Ziel der Aufnahme in die Liste des gefährdeten Erbes der Welt ist nicht die Abstrafung einer Stätte oder eines Staates, sondern die zügige und effektive Behebung der Gefährdung. Dies soll durch internationale Aufmerksamkeit und Solidarität, finanzielle Unterstützung und die Bereitstellung technischer und fachlicher Expertise erleichtert werden.

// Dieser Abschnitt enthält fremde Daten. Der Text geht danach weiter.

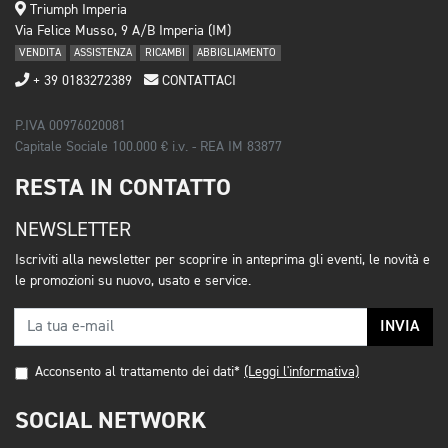
Triumph Imperia
Via Felice Musso, 9 A/B Imperia (IM)
VENDITA
ASSISTENZA
RICAMBI
ABBIGLIAMENTO
+ 39 0183272389
CONTATTACI
P.IVA 00976020081
Capitale Sociale 100.000 € i.v. - REA IM 83877
RESTA IN CONTATTO
NEWSLETTER
Iscriviti alla newsletter per scoprire in anteprima gli eventi, le novità e
le promozioni su nuovo, usato e service.
INVIA
Acconsento al trattamento dei dati*
(Leggi l'informativa)
SOCIAL NETWORK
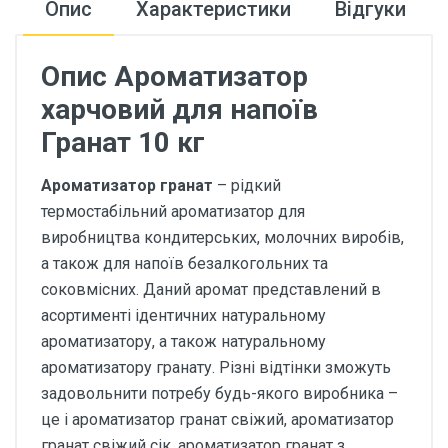
Опис
Характеристики
Відгуки
Опис Ароматизатор
харчовий для напоїв
Гранат 10 кг
Ароматизатор гранат
– рідкий
термостабільний ароматизатор для
виробництва кондитерських, молочних виробів,
а також для напоїв безалкогольних та
соковмісних. Даний аромат представлений в
асортименті ідентичних натуральному
ароматизатору, а також натуральному
ароматизатору гранату. Різні відтінки зможуть
задовольнити потребу будь-якого виробника –
це і ароматизатор гранат свіжий, ароматизатор
гранат свіжий сік, ароматизатор гранат з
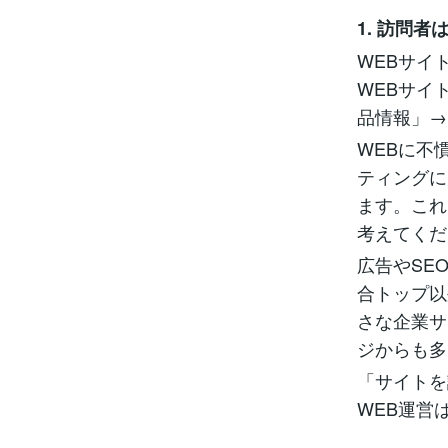
1. 訪問
WEBサイ
WEBサイ
品情報」→
WEBに不
ティングに
ます。これ
考えてくだ
広告やSE
合トップ以
さな企業サ
ジからも多
「サイトを
WEB運営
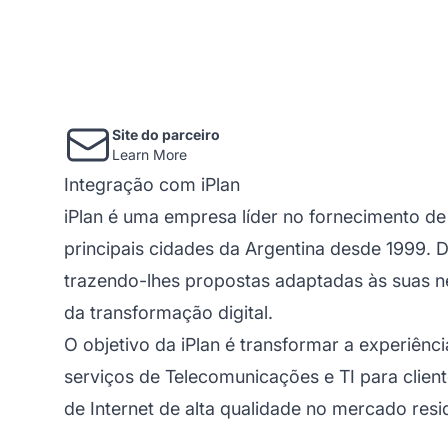
Site do parceiro
Learn More
Integração com iPlan
iPlan é uma empresa líder no fornecimento d
principais cidades da Argentina desde 1999. 
trazendo-lhes propostas adaptadas às suas 
da transformação digital.
O objetivo da iPlan é transformar a experiênc
serviços de Telecomunicações e TI para clien
de Internet de alta qualidade no mercado resi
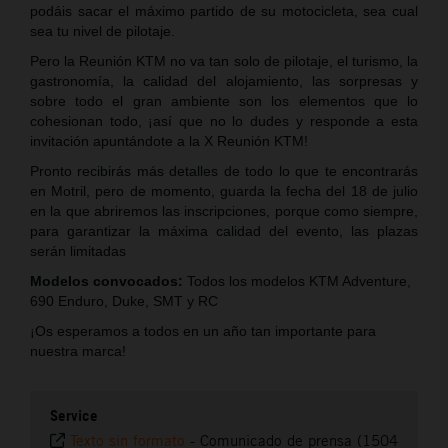
podáis sacar el máximo partido de su motocicleta, sea cual
sea tu nivel de pilotaje.
Pero la Reunión KTM no va tan solo de pilotaje, el turismo, la
gastronomía, la calidad del alojamiento, las sorpresas y
sobre todo el gran ambiente son los elementos que lo
cohesionan todo, ¡así que no lo dudes y responde a esta
invitación apuntándote a la X Reunión KTM!
Pronto recibirás más detalles de todo lo que te encontrarás
en Motril, pero de momento, guarda la fecha del 18 de julio
en la que abriremos las inscripciones, porque como siempre,
para garantizar la máxima calidad del evento, las plazas
serán limitadas
Modelos convocados:
Todos los modelos KTM Adventure,
690 Enduro, Duke, SMT y RC
¡Os esperamos a todos en un año tan importante para
nuestra marca!
Service
Texto sin formato
-
Comunicado de prensa (1504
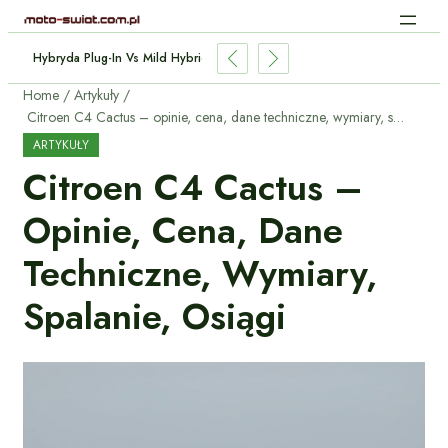
 Aut Elektrycznych: Jak Działa Bez Kabli?
Home
Artykuły
Citroen C4 Cactus – opinie, cena, dane techniczne, wymiary, spalanie, osiągi
ARTYKUŁY
Citroen C4 Cactus –
Opinie, Cena, Dane
Techniczne, Wymiary,
Spalanie, Osiągi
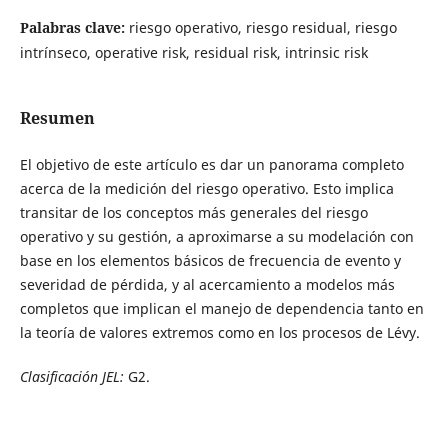
Palabras clave:
riesgo operativo, riesgo residual, riesgo
intrínseco, operative risk, residual risk, intrinsic risk
Resumen
El objetivo de este artículo es dar un panorama completo
acerca de la medición del riesgo operativo. Esto implica
transitar de los conceptos más generales del riesgo
operativo y su gestión, a aproximarse a su modelación con
base en los elementos básicos de frecuencia de evento y
severidad de pérdida, y al acercamiento a modelos más
completos que implican el manejo de dependencia tanto en
la teoría de valores extremos como en los procesos de Lévy.
Clasificación JEL:
G2.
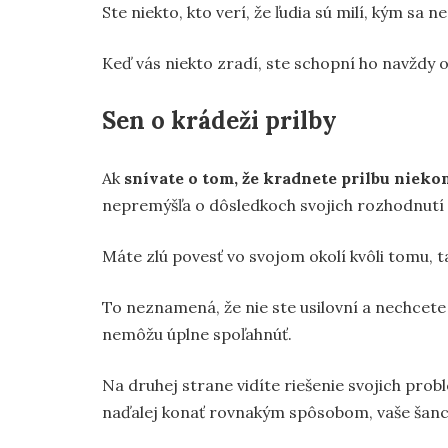
Ste niekto, kto verí, že ľudia sú milí, kým sa 
Keď vás niekto zradí, ste schopní ho navždy o
Sen o krádeži prilby
Ak
snívate o tom, že kradnete prilbu niek
nepremýšľa o dôsledkoch svojich rozhodnutí 
Máte zlú povesť vo svojom okolí kvôli tomu, 
To neznamená, že nie ste usilovní a nechcete
nemôžu úplne spoľahnúť.
Na druhej strane vidíte riešenie svojich pro
naďalej konať rovnakým spôsobom, vaše šanc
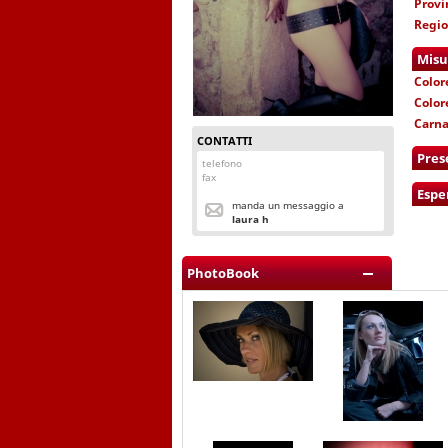
Provi
Regi
Misu
Color
Color
Carn
CONTATTI
Pres
telefono
fax
Espe
manda un messaggio a
laura h
PhotoBook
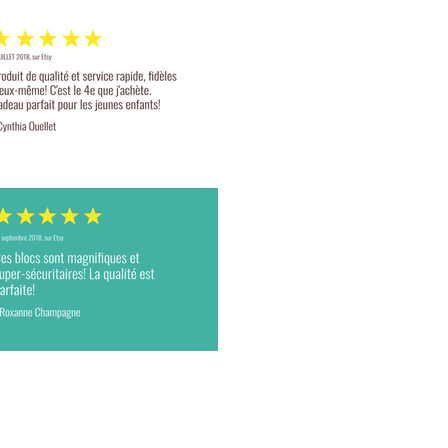
z-vous à notre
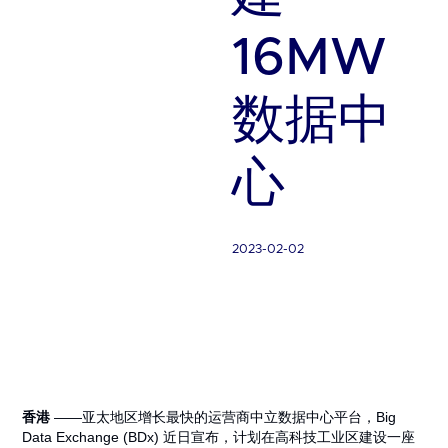
16MW
数据中
心
2023-02-02
香港
——亚太地区增长最快的运营商中立数据中心平台，Big
Data Exchange (BDx) 近日宣布，计划在高科技工业区建设一座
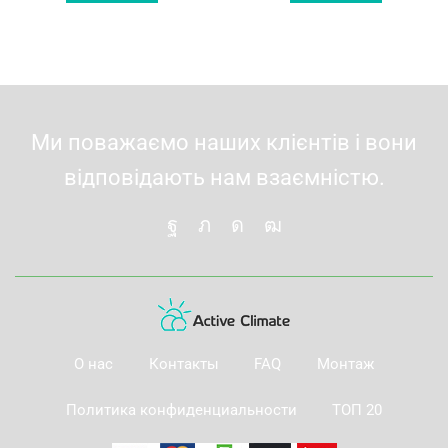
10'189 грн.
8'929 грн.
11'599 грн.
10'1
Ми поважаємо наших клієнтів і вони
відповідають нам взаємністю.
О нас
Контакты
FAQ
Монтаж
Политика конфиденциальности
ТОП 20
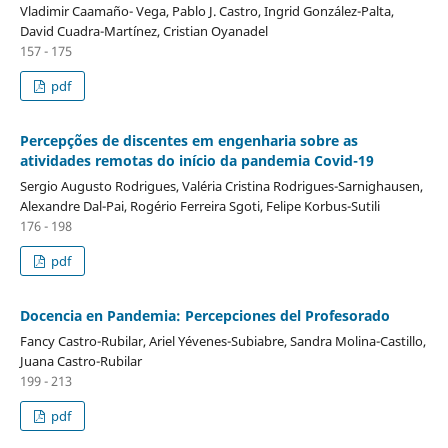
Vladimir Caamaño- Vega, Pablo J. Castro, Ingrid González-Palta,
David Cuadra-Martínez, Cristian Oyanadel
157 - 175
pdf
Percepções de discentes em engenharia sobre as
atividades remotas do início da pandemia Covid-19
Sergio Augusto Rodrigues, Valéria Cristina Rodrigues-Sarnighausen,
Alexandre Dal-Pai, Rogério Ferreira Sgoti, Felipe Korbus-Sutili
176 - 198
pdf
Docencia en Pandemia: Percepciones del Profesorado
Fancy Castro-Rubilar, Ariel Yévenes-Subiabre, Sandra Molina-Castillo,
Juana Castro-Rubilar
199 - 213
pdf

Mit der Einschreibung in die Liste des gefährdeten Erbes der Welt verbunden sind konkrete Vorgaben zur Behebung oder Abwendung der Gefährdung, ein Programm für Abhilfemaßnahmen sowie ein verstärktes Monitoring. So werden zu jeder gefährdeten Stätte jährlich Berichte zum Erhaltungszustand vorgelegt und auf den Sitzungen des Welterbekomitees diskutiert. Das Komitee spricht Empfehlungen aus, wie die Gefährdung beseitigt werden kann.

Ein begrenztes Budget steht Staaten, die Gefährdungen nicht mit eigenen Mitteln abwenden können, durch den Welterbefond auf Antrag zur Verfügung. Die Unesco unterstützt den Schutz und Erhalt des gefährdeten Erbe zudem mit umfangreicher fachlicher Expertise.

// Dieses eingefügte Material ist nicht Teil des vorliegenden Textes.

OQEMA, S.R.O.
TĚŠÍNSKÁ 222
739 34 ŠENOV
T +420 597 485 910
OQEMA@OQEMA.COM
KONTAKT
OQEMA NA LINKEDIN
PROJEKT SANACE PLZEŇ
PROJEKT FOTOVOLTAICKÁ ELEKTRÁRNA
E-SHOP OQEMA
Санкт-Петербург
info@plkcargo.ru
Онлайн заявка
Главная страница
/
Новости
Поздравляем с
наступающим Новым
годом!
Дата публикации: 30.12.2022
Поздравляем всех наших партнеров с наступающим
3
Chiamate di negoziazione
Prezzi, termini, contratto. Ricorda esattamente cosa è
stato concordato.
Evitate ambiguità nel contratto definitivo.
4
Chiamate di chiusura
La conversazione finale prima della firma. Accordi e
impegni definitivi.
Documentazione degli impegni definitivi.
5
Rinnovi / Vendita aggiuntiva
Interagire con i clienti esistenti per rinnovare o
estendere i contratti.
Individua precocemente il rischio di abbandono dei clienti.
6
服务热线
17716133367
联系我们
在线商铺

Gefährdete Stätten können auch parallel zu ihrer Einschreibung in die Unesco-Welterbeliste in die Liste des gefährdeten Erbes der Welt eingetragen werden. Dies war unter anderem der Fall bei der 2016 als Unesco-Welterbe anerkannten Stätte Hebron / Al Khalil Altstadt in den palästinensischen Gebieten im Jahr 2017.

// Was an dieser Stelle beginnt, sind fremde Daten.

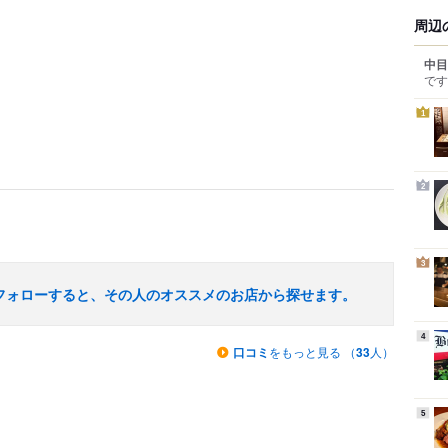
周辺
中目
です
1
2
3
フォローすると、その人のオススメのお店から探せます。
4
口コミ
をもっと見る （
33
人）
5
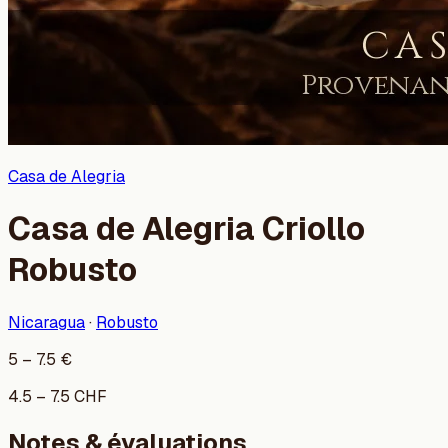
Casa de Alegria
Casa de Alegria Criollo
Robusto
Nicaragua
·
Robusto
5
–
7.5
€
4.5
–
7.5
CHF
Notes & évaluations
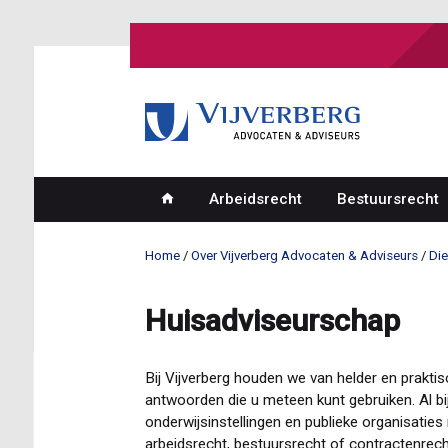
Overslaan
en
naar
de
inhoud
gaan
Arbeidsrecht
Bestuursrecht
Hoofdnavigatie
Home
Over Vijverberg Advocaten & Adviseurs
Di
Kruimelpad
Huisadviseurschap
Bij Vijverberg houden we van helder en prakti
antwoorden die u meteen kunt gebruiken. Al bi
onderwijsinstellingen en publieke organisaties
arbeidsrecht, bestuursrecht of contractenrecht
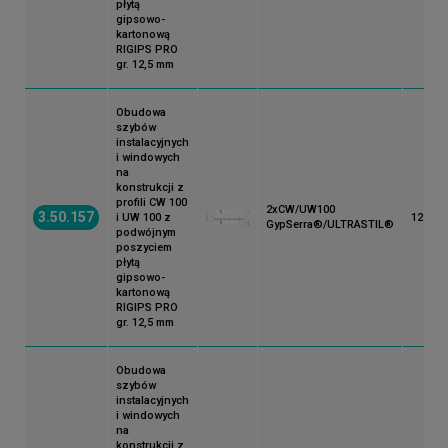
płytą
gipsowo-
kartonową
RIGIPS PRO
gr. 12,5 mm
Obudowa
szybów
instalacyjnych
i windowych
na
konstrukcji z
profili CW 100
2xCW/UW100
3.50.157
i UW 100 z
125
GypSerra®/ULTRASTIL®
podwójnym
poszyciem
płytą
gipsowo-
kartonową
RIGIPS PRO
gr. 12,5 mm
Obudowa
szybów
instalacyjnych
i windowych
na
konstrukcji z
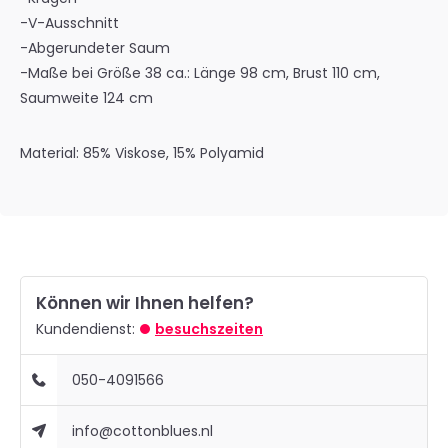
-V-Ausschnitt
-Abgerundeter Saum
-Maße bei Größe 38 ca.: Länge 98 cm, Brust 110 cm,
Saumweite 124 cm
Material: 85% Viskose, 15% Polyamid
Können wir Ihnen helfen?
Kundendienst:
besuchszeiten
050-4091566
info@cottonblues.nl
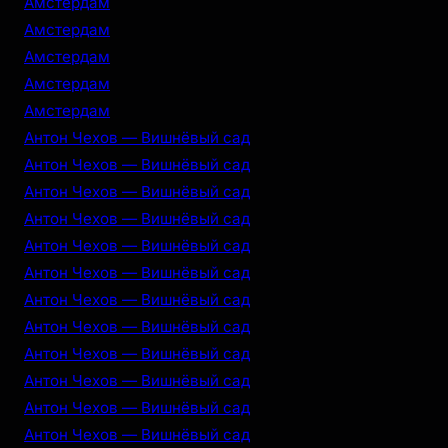
Амстердам
Амстердам
Амстердам
Амстердам
Амстердам
Антон Чехов — Вишнёвый сад
Антон Чехов — Вишнёвый сад
Антон Чехов — Вишнёвый сад
Антон Чехов — Вишнёвый сад
Антон Чехов — Вишнёвый сад
Антон Чехов — Вишнёвый сад
Антон Чехов — Вишнёвый сад
Антон Чехов — Вишнёвый сад
Антон Чехов — Вишнёвый сад
Антон Чехов — Вишнёвый сад
Антон Чехов — Вишнёвый сад
Антон Чехов — Вишнёвый сад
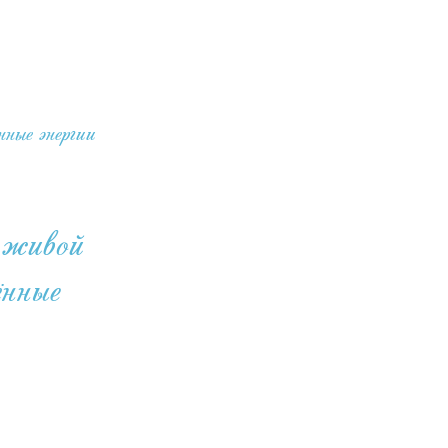
ные энергии
 живой
ённые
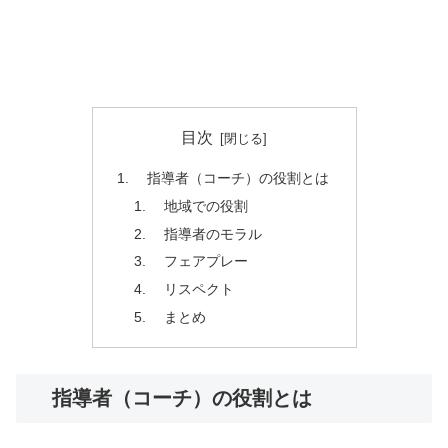
目次
指導者（コーチ）の役割とは
地域での役割
指導者のモラル
フェアプレー
リスペクト
まとめ
指導者（コーチ）の役割とは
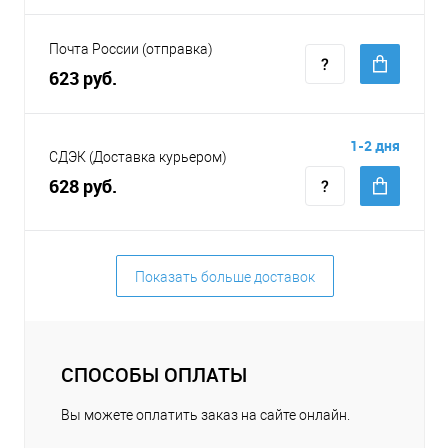
Почта России (отправка)
623 руб.
1-2 дня
СДЭК (Доставка курьером)
628 руб.
Показать больше доставок
СПОСОБЫ ОПЛАТЫ
Вы можете оплатить заказ на сайте онлайн.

In jüngster Zeit beschloss das Welterbekomitee aufgrund der bewaffneten Konflikte und der daraus resultierenden akuten Bedrohung die Aufnahme aller Welterbestätten eines Staates gesammelt auf die Liste des gefährdeten Erbes, wie beispielsweise 2013 im Fall der Welterbestätten in Syrien sowie 2016 im Fall der Stätten in Libyen.

Streichung von der Liste des gefährdeten Erbes der Welt

Werden die Vorgaben zur Behebung oder Abwendung der Gefährdung einer Stätte erfolgreich umgesetzt und wird sie als nicht mehr bedroht angesehen, kann das Welterbekomitee die Streichung einer Stätte von der Liste des gefährdeten Erbes der Welt entscheiden, so geschehen beispielsweise im Falle des Kölner Doms im Jahr 2006. Dort konnte eine mit dem Welterbestatus verträgliche Lösung für Bauprojekte gefunden werden, die den außergewöhnlichen universellen Wert der Stätte nun nicht beeinträchtigen.

Verliert eine Stätte die Merkmale, die ihren außergewöhnlichen Wert ausmachen, kann sie nach einem in den Paragrafen 192 bis 198 der Richtlinien für die Durchführung des Welterbe-Übereinkommens festgelegten Verfahren von der Unesco-Welterbeliste komplett gestrichen werden.